:: INSTRUCTION ::
Examine the records and identify each line that includes the string "menu". Copy those lines.

(Data entries)
━━━━━━━━

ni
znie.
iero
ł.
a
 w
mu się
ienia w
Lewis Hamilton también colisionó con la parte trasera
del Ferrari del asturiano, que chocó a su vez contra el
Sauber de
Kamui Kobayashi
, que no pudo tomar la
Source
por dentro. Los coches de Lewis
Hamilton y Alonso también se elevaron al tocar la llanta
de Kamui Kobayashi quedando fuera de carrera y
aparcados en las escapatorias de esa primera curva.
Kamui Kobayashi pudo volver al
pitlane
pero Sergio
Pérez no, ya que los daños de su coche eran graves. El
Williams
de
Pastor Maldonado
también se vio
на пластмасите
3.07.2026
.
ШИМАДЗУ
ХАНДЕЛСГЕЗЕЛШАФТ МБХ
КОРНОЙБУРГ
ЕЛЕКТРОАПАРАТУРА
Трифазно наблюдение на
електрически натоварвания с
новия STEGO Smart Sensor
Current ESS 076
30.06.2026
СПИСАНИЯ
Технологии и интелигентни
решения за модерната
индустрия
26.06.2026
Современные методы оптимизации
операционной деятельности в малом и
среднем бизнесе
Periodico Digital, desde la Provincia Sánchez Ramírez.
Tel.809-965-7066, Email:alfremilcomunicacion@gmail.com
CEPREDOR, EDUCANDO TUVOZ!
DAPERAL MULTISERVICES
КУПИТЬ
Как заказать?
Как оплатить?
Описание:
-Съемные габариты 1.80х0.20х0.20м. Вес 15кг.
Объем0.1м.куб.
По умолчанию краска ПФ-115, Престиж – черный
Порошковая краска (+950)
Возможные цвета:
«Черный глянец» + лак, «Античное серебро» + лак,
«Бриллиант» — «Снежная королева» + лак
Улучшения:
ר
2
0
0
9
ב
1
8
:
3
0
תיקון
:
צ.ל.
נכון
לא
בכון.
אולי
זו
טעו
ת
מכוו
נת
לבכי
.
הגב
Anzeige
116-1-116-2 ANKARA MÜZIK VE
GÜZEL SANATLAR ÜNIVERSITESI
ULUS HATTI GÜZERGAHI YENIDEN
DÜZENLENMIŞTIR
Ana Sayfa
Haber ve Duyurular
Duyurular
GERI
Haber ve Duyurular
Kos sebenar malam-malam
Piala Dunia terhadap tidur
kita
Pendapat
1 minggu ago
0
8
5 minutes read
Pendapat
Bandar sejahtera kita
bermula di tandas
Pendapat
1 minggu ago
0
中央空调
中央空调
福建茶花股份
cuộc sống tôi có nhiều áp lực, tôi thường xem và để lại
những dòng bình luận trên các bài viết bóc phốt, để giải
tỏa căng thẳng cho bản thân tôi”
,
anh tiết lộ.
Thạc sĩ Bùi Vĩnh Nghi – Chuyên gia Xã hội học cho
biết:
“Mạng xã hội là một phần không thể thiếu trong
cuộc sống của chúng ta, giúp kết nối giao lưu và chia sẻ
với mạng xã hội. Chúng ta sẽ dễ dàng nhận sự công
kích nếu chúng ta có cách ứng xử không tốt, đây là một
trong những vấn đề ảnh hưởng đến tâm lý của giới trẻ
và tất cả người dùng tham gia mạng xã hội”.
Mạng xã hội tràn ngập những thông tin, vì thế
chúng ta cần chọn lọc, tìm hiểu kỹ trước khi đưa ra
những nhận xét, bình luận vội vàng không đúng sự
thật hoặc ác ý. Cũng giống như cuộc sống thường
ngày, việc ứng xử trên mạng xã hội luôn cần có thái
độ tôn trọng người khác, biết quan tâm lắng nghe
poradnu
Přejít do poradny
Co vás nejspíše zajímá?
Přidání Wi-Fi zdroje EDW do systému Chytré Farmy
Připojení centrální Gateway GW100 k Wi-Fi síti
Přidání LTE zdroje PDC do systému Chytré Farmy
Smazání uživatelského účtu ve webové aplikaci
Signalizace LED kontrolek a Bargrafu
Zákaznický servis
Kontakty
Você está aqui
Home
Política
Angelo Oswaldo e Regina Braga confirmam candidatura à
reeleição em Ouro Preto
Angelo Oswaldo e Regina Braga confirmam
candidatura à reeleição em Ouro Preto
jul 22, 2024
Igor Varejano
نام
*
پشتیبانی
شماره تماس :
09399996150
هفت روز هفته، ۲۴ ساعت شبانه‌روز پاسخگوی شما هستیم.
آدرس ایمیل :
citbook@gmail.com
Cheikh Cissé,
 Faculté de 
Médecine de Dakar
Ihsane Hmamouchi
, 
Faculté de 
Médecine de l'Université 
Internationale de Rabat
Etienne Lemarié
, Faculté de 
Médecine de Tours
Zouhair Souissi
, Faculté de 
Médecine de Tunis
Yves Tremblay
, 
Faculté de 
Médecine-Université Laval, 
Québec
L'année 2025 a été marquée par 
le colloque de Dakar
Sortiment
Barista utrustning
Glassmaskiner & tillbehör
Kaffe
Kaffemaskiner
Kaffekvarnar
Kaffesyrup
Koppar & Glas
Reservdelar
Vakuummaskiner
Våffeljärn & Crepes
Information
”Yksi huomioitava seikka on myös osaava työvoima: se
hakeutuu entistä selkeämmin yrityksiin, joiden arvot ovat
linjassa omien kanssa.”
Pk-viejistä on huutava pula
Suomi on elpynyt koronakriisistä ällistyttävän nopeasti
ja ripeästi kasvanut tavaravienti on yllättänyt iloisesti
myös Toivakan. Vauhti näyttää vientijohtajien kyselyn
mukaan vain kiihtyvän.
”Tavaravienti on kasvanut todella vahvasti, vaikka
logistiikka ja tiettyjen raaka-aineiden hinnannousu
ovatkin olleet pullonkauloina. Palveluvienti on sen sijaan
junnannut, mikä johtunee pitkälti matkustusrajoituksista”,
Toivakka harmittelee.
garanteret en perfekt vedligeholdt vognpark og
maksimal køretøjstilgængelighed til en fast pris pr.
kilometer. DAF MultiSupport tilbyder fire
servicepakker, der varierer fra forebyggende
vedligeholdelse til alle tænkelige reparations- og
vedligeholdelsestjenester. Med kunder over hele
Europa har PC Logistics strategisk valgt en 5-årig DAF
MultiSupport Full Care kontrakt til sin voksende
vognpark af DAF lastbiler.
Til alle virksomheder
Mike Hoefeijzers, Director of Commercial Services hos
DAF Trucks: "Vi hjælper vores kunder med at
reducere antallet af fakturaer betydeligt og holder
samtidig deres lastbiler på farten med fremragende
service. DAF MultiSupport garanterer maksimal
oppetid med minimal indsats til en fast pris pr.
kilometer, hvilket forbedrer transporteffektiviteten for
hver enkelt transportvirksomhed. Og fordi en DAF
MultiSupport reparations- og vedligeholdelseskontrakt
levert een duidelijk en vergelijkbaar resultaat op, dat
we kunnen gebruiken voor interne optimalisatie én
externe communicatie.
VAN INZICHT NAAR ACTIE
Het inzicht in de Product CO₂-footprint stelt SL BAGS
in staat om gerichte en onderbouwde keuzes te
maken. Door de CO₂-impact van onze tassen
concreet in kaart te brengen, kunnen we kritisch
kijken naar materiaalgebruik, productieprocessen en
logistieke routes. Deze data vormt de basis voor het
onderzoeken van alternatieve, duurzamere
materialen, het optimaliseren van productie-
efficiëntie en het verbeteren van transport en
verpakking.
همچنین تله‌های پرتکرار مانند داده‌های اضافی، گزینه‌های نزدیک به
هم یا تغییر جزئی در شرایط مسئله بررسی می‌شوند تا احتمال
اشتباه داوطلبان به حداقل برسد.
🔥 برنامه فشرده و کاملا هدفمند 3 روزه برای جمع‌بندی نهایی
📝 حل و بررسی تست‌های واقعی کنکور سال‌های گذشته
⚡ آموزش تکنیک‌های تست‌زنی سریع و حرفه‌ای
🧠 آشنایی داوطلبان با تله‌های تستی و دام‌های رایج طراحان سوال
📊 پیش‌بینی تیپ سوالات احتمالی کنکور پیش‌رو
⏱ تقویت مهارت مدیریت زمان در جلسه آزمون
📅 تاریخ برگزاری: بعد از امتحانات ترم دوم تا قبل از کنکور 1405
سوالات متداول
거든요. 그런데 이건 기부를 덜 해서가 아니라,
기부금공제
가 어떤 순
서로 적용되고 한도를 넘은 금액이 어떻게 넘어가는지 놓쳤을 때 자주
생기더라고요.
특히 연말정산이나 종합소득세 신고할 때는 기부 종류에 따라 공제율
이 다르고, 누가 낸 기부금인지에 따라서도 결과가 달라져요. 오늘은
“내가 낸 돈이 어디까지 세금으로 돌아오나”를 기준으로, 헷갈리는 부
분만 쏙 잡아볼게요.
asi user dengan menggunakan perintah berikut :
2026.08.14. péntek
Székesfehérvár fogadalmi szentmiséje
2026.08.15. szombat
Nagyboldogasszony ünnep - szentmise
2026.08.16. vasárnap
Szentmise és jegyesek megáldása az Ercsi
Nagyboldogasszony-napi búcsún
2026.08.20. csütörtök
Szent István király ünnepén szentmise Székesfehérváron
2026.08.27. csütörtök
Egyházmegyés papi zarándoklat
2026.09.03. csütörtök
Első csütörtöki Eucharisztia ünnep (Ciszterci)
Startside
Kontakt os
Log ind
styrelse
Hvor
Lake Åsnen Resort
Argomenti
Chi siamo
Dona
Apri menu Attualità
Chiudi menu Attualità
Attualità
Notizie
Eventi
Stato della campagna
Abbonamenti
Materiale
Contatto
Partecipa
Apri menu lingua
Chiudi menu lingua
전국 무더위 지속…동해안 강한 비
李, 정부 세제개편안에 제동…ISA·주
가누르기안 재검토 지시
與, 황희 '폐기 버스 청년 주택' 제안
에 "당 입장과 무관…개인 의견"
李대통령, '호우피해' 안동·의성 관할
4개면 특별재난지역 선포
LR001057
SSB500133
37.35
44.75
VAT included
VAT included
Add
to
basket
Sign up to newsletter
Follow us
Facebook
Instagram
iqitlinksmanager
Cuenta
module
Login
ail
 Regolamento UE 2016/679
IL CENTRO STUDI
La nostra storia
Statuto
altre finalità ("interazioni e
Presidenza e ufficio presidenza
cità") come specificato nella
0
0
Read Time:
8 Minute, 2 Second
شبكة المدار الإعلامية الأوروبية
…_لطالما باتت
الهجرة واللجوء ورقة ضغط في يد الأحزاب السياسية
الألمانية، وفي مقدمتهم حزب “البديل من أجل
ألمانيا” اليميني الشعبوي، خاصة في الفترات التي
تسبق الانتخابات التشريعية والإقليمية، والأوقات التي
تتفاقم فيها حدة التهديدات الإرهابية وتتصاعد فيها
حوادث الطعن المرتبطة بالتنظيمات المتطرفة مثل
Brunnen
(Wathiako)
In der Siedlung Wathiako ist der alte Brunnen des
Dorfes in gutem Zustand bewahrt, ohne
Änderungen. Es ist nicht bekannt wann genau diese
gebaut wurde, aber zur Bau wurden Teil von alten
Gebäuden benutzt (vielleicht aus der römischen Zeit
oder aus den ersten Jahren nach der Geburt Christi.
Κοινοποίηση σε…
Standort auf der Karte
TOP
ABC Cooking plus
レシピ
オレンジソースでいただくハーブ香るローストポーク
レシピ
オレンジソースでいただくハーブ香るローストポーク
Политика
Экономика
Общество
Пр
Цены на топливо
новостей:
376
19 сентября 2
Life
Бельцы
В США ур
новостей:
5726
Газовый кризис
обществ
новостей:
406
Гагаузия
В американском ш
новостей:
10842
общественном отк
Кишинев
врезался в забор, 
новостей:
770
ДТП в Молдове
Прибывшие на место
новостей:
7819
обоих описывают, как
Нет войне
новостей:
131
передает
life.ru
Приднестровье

━━━━━━━━

:: EXERCISE OUTPUT ::
Apri menu Attualità
Chiudi menu Attualità
Apri menu lingua
Chiudi menu lingua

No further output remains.